Camera-Based Pose Estimation for Fixed-Wing UAVs During Cooperative Landing Maneuvers

Abstract

The autonomous landing of fixed-wing unmanned aerial vehicles (UAVs) on moving unmanned ground vehicles (UGVs) demands precise spatial synchronization of both vehicle systems. To achieve this goal, using individual GNSS receivers and additional sensors for both vehicles and having the vehicles exchange their respective 6D pose via radio communication is a straightforward approach for mutual localization. However, failure of the radio communication or individual sensors can critically affect the safety of the landing maneuver without suitable additional sensors or fallback systems. In this work, we present and compare two methods for estimating the relative 6D pose between a UGV and a UAV using camera systems attached to the UGV. The first approach uses a stereo grayscale camera setup with fiducial markers on the underside of the wings of the UAV. The second approach uses a single RGB camera and a convolutional neural network (CNN) trained on synthetic data, which is combined with a pose tracking filter to improve the update rate.
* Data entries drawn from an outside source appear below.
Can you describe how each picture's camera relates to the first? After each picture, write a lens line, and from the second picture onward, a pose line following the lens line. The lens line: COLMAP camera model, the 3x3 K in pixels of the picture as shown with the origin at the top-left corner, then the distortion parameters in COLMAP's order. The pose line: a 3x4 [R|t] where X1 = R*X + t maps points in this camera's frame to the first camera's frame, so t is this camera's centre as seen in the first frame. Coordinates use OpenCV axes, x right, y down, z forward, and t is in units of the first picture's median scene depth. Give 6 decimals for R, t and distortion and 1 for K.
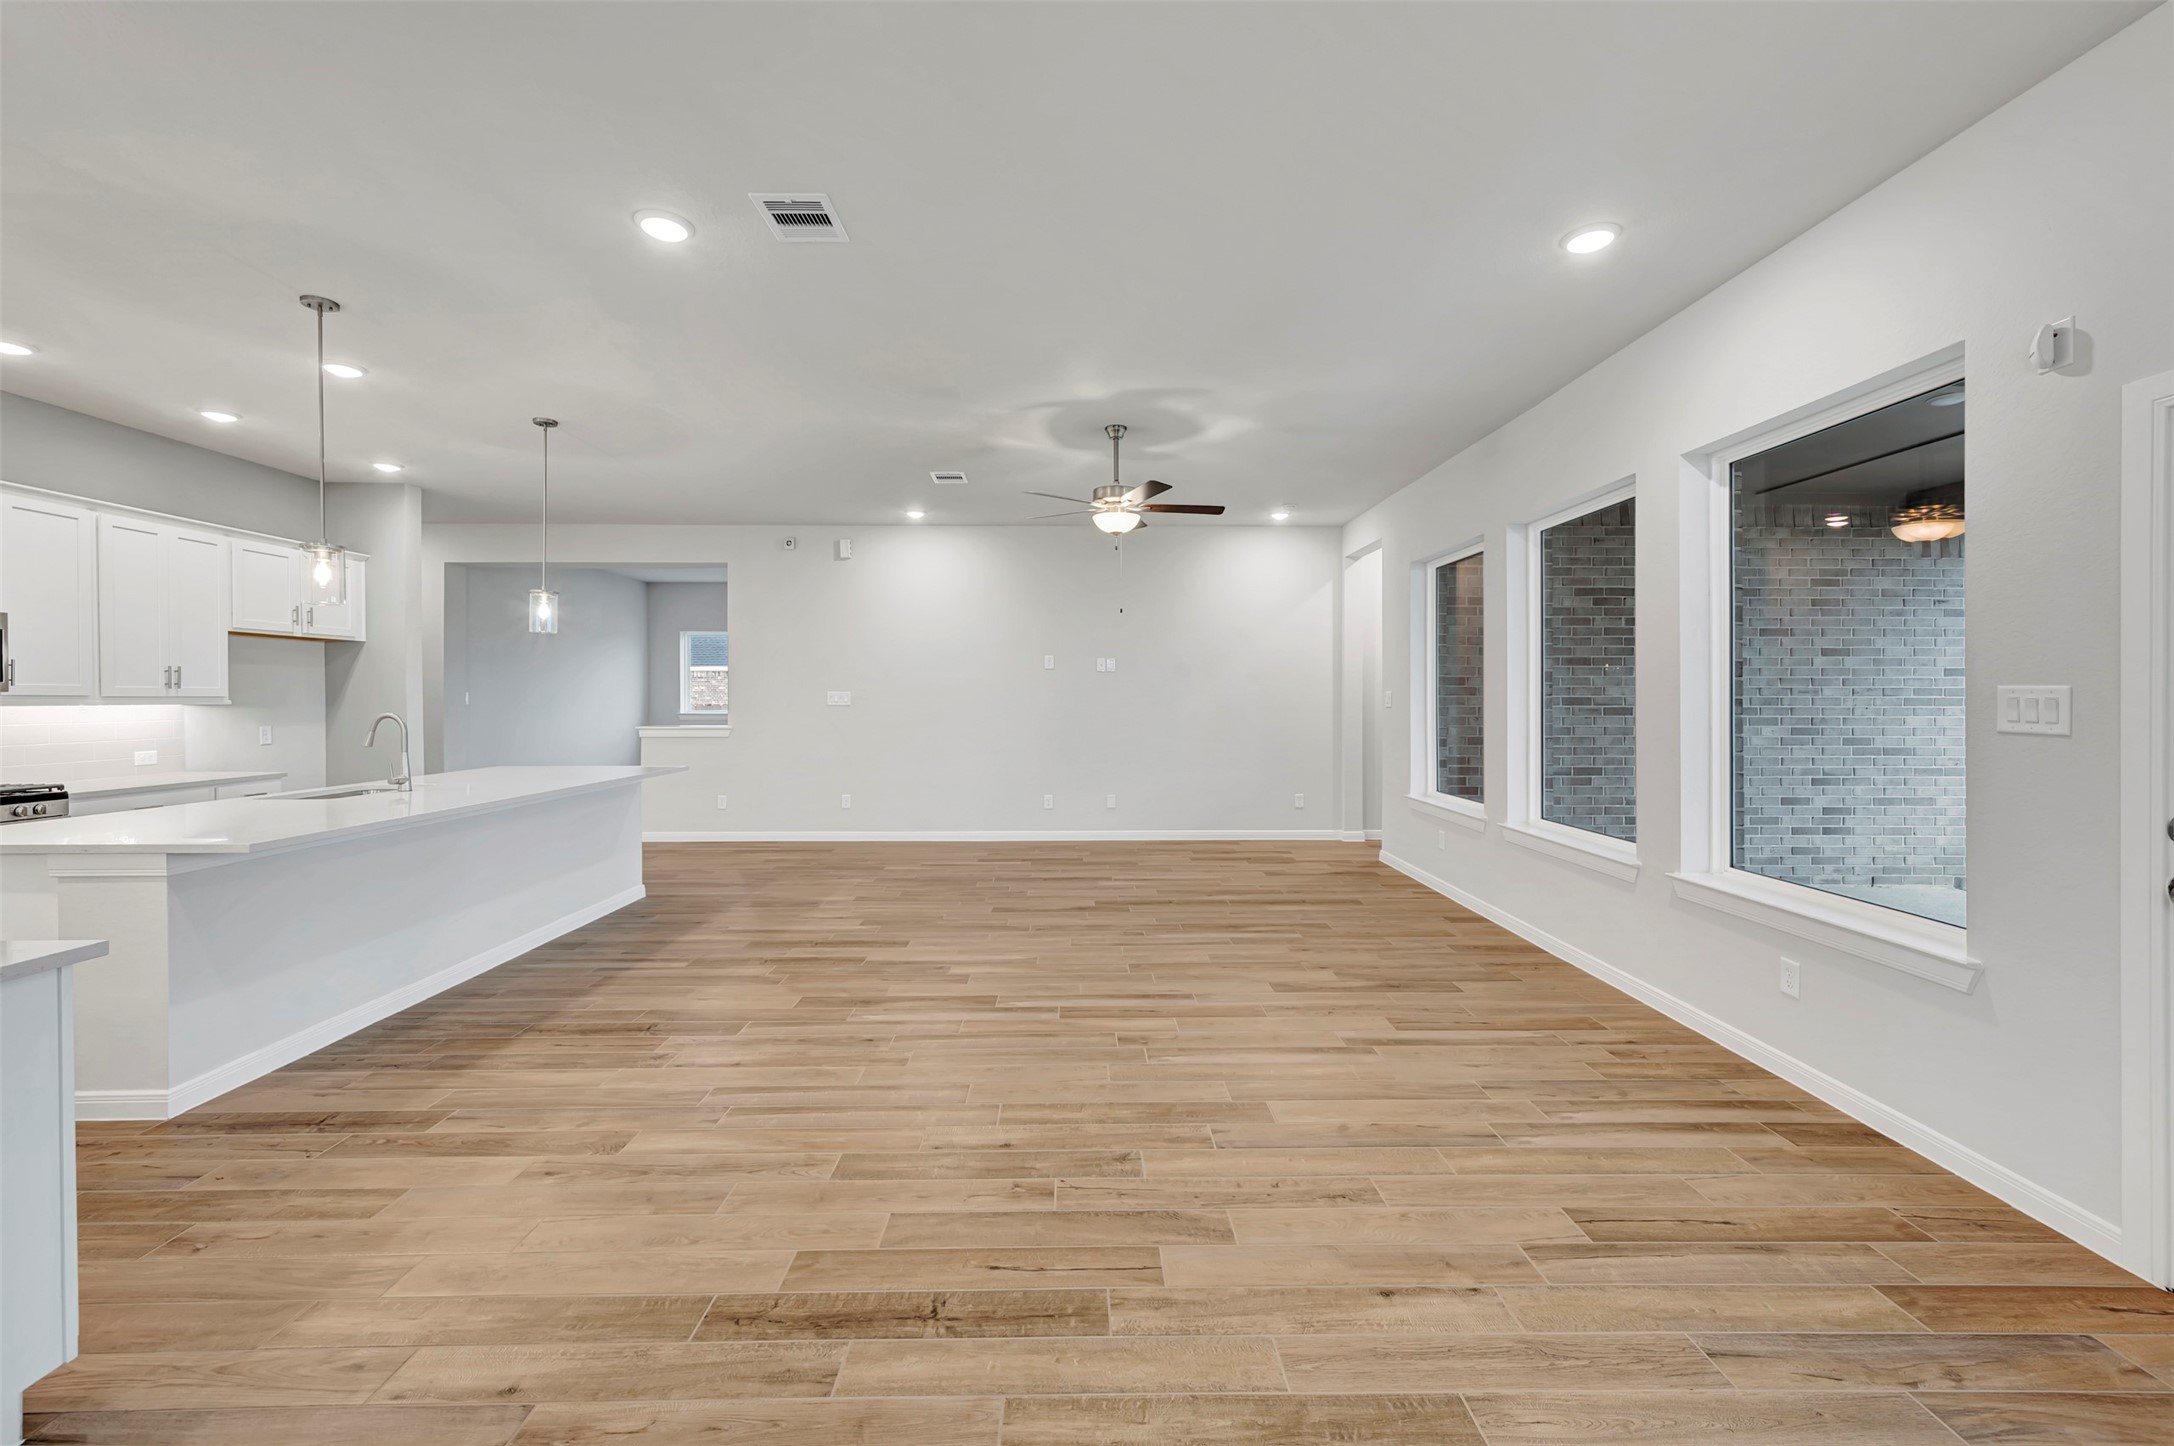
lens RADIAL K [[857.3, 0, 1090.0], [0, 857.3, 705.0], [0, 0, 1]] dist [0.001688, -0.000280]
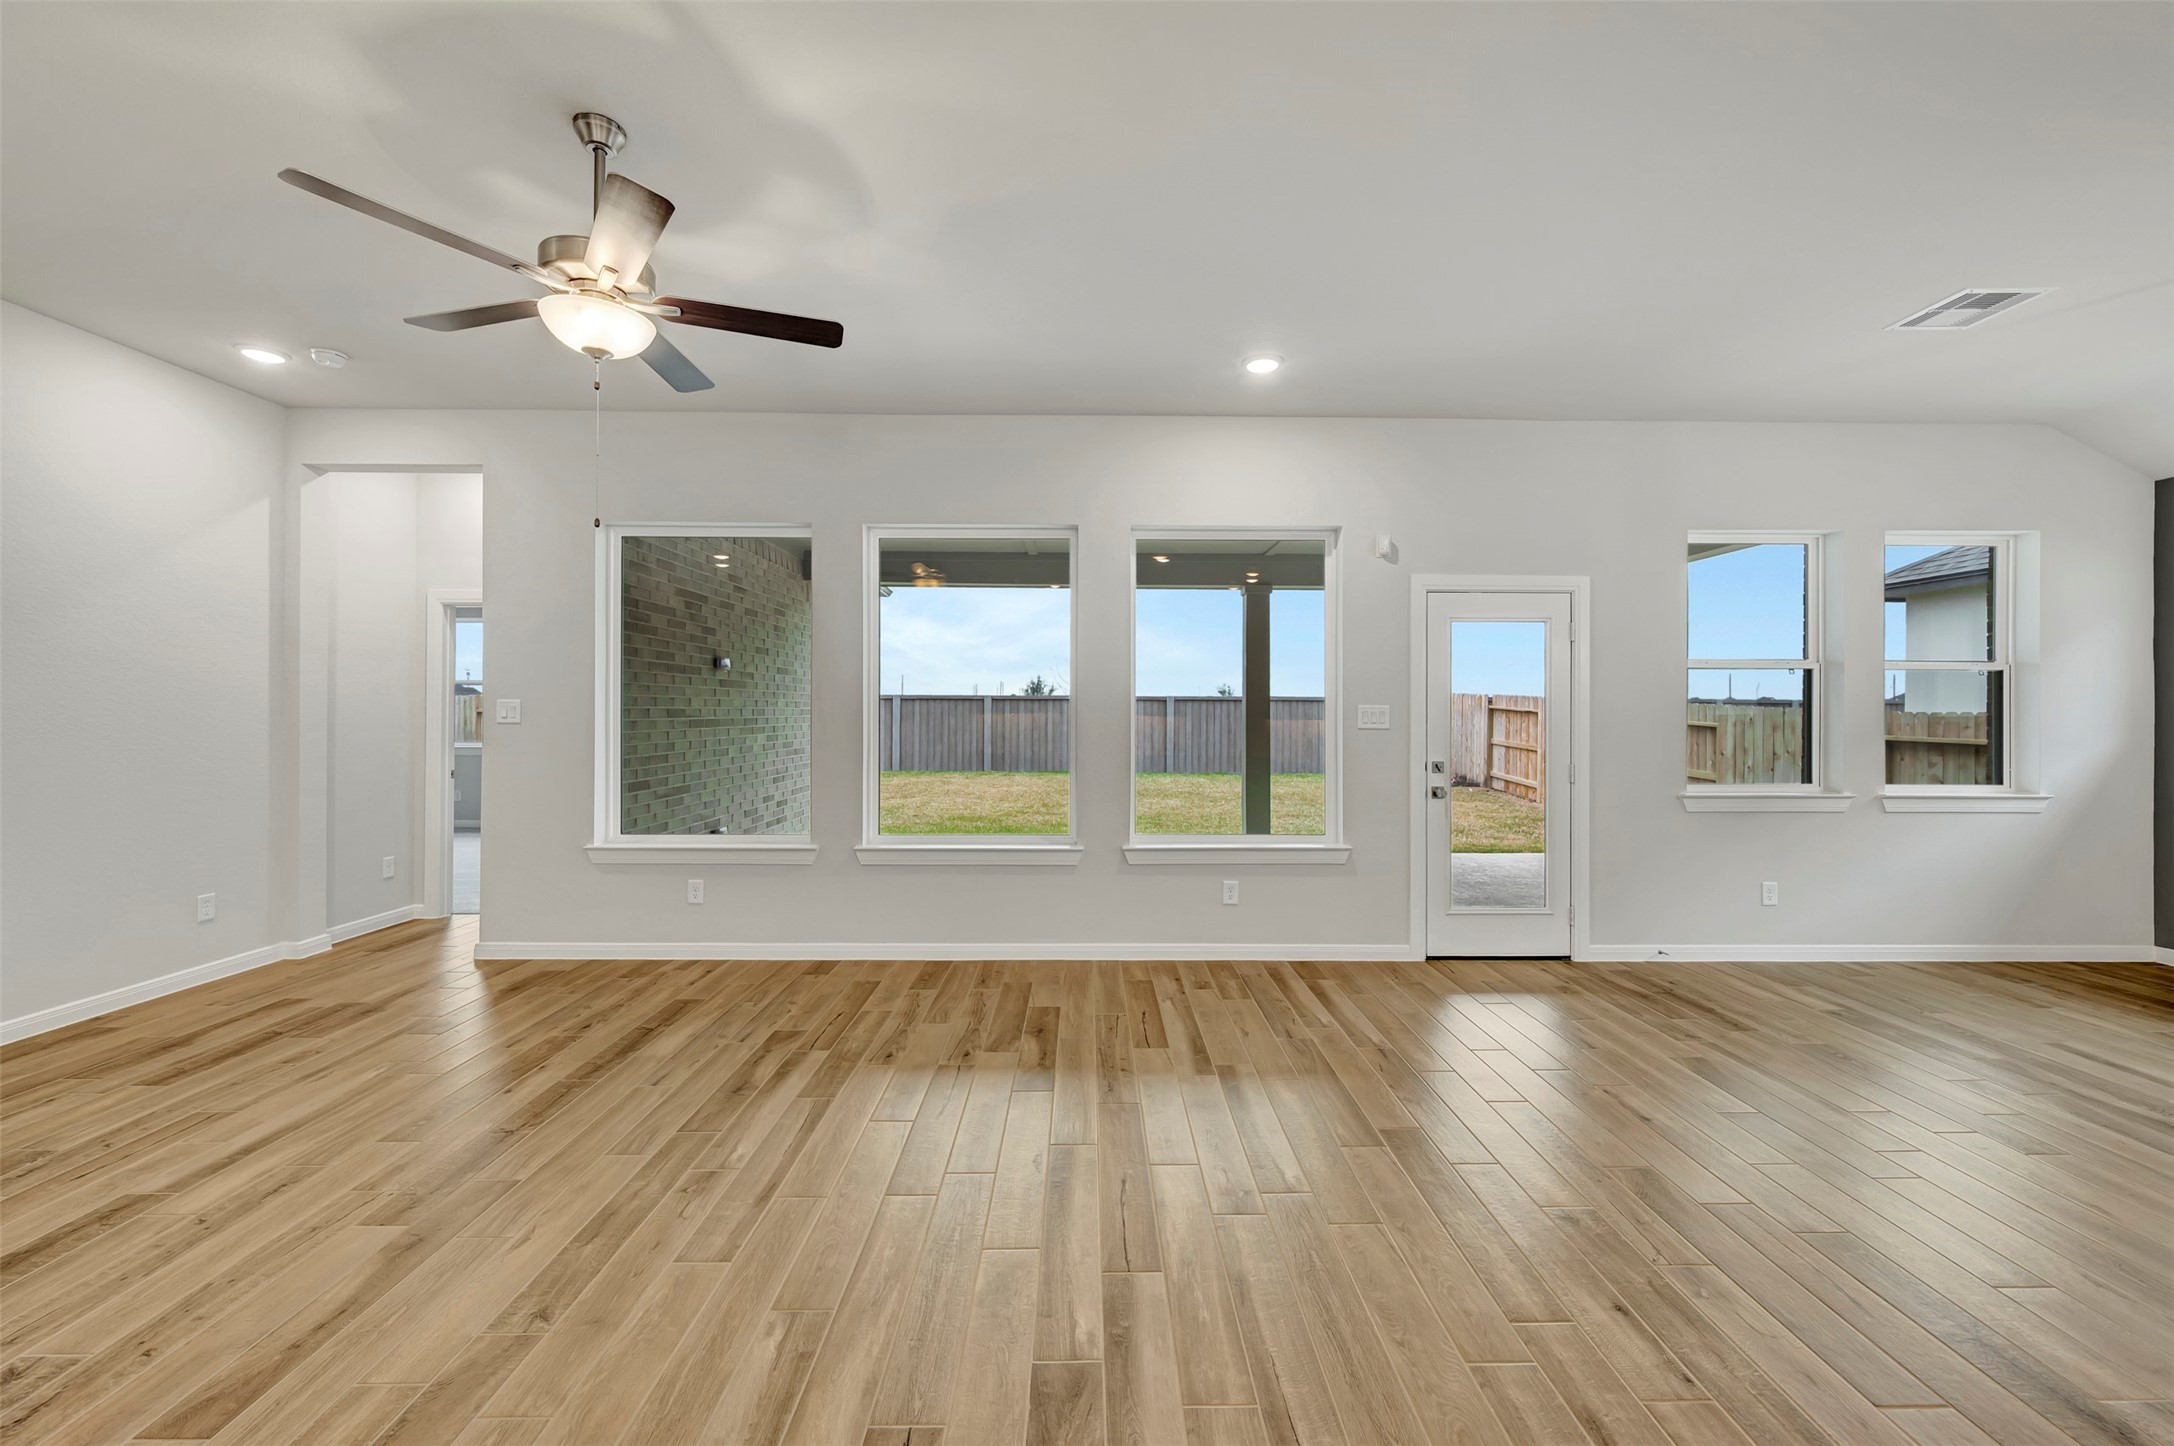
lens RADIAL K [[859.5, 0, 1094.0], [0, 859.5, 709.3], [0, 0, 1]] dist [-0.000708, -0.000448]
pose [[0.008026, 0.001312, 0.999967, -0.558082], [0.005857, 0.999982, -0.001359, -0.008152], [-0.999951, 0.005868, 0.008018, 0.950077]]
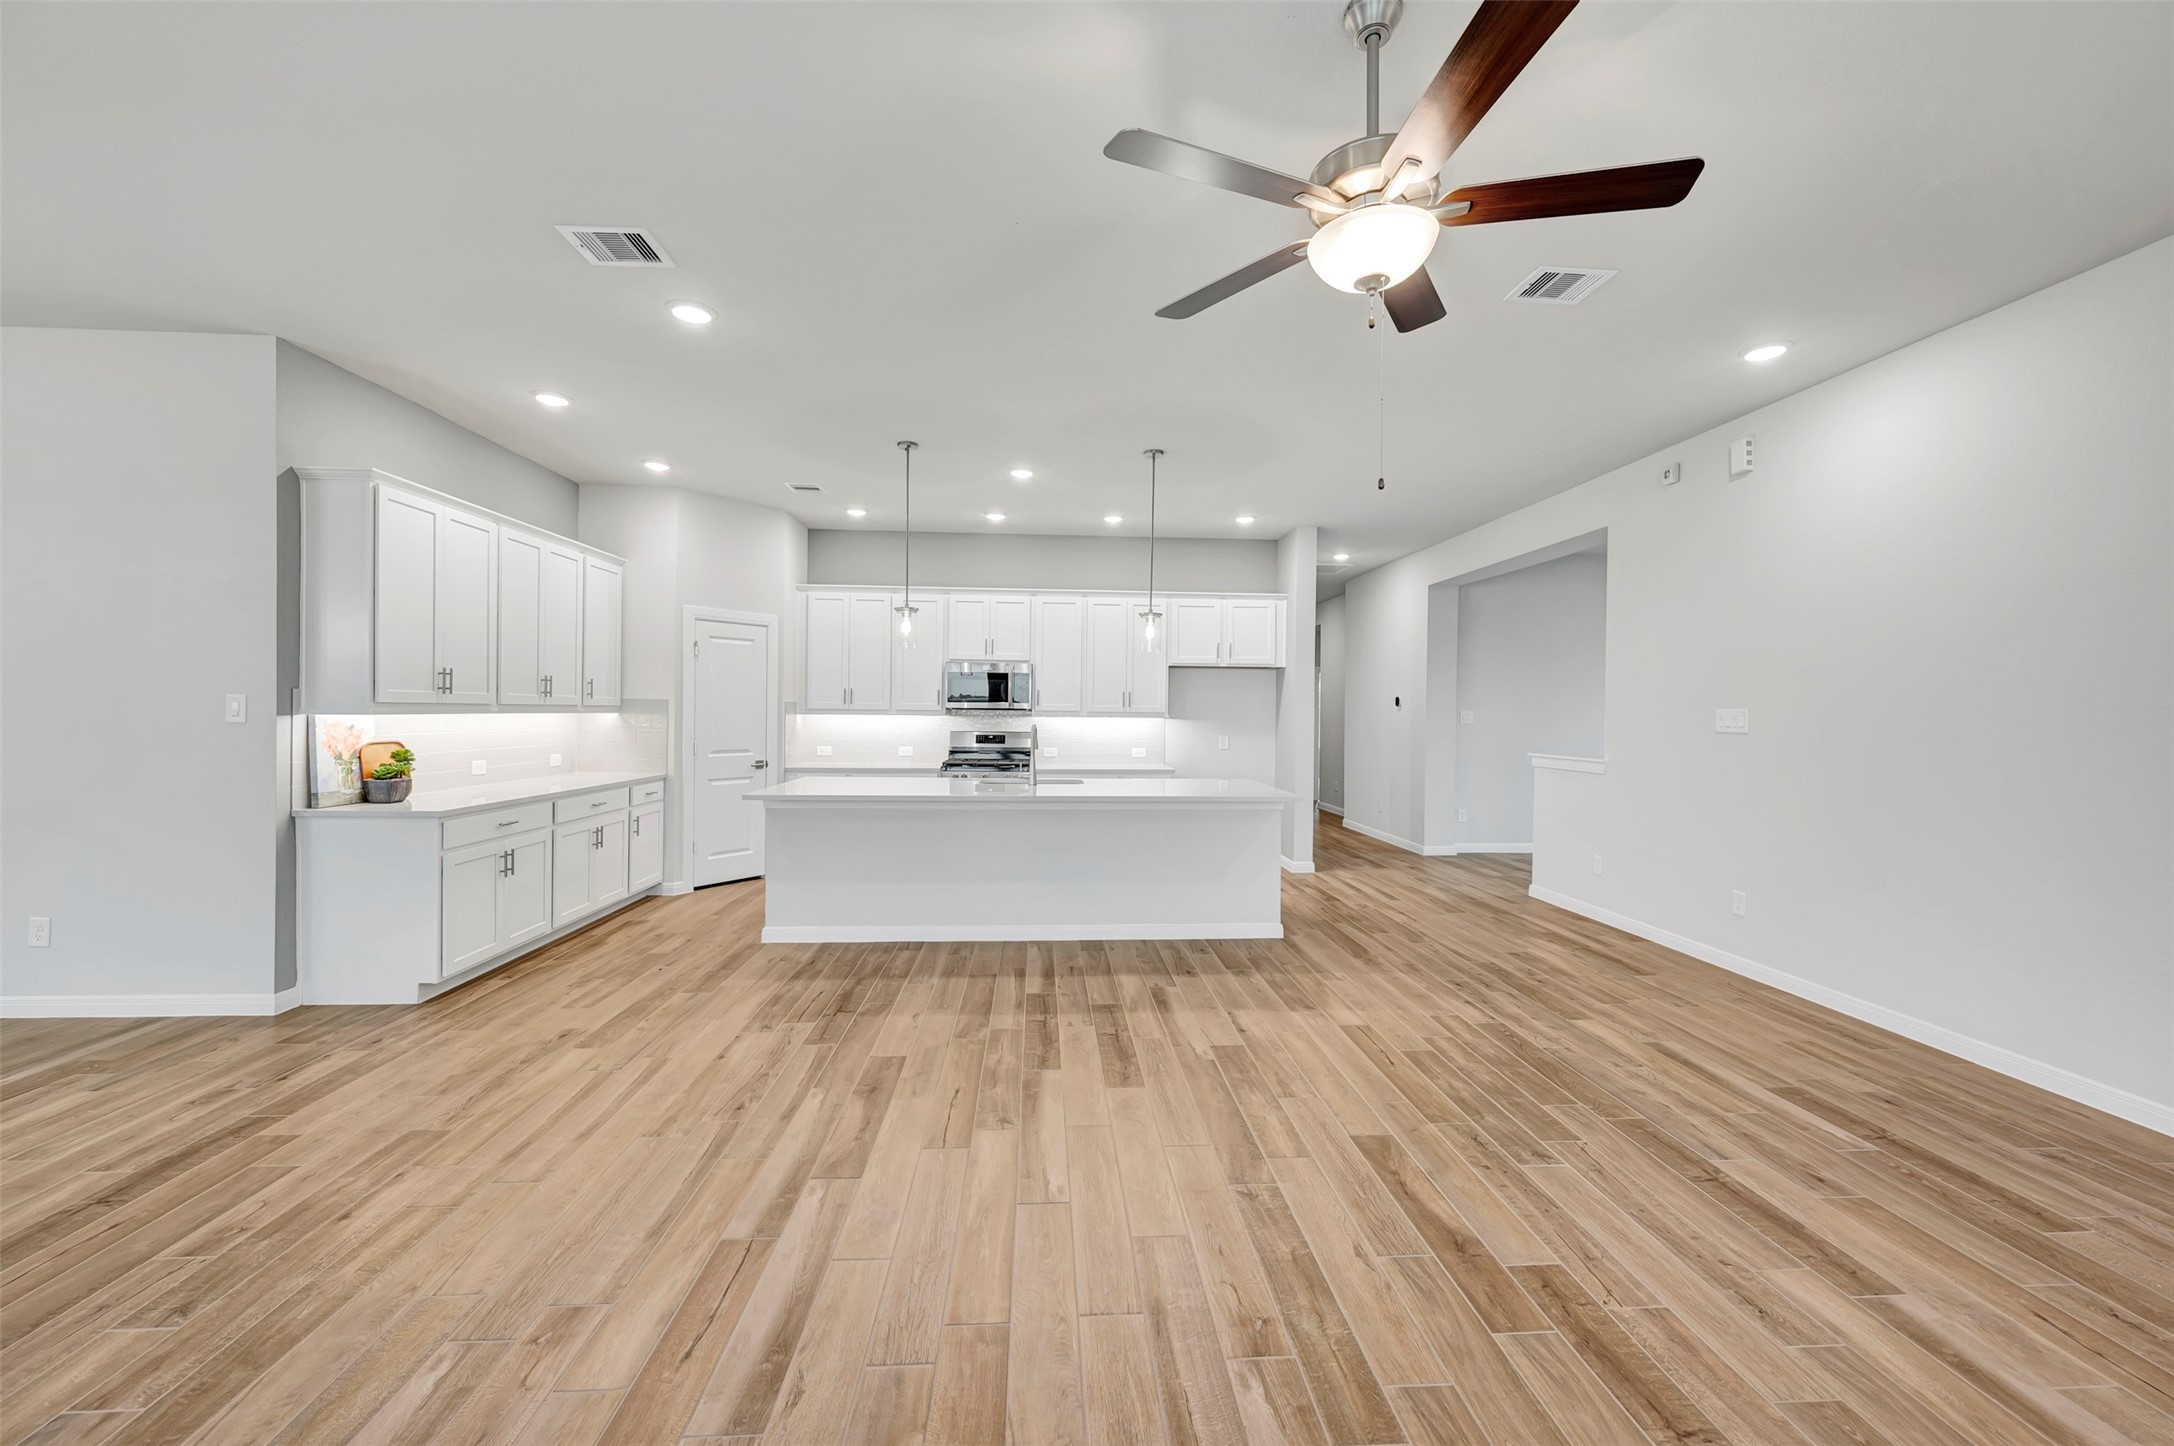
lens RADIAL K [[854.5, 0, 1096.9], [0, 854.5, 716.8], [0, 0, 1]] dist [-0.003326, -0.000278]
pose [[0.048128, 0.005869, -0.998824, 0.526956], [-0.017590, 0.999833, 0.005028, -0.010714], [0.998686, 0.017327, 0.048223, 1.124607]]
Requirements for the pose estimation system are an average position error below 0.5 m and an orientation angle error below 10 deg, while the update rate should be at least 20 Hz. Different experiments with a demonstrator vehicle setup are presented, showing the performance and advantages of the respective approaches. During flight experiments with eleven flyovers, the CNN-based system was consistently able to detect the UAV pose, while the marker-based system had detections in seven cases. The CNN-based system had RMS position errors between 0.19 m and 1.36 m, and RMS yaw angle errors between 1.2 deg and 7.7 deg, which is an average improvement of 0.33 m and 5.6 deg, respectively, compared to the marker-based system. In future work, the pose estimation will be tested in the control loop with an automated UAV and UGV.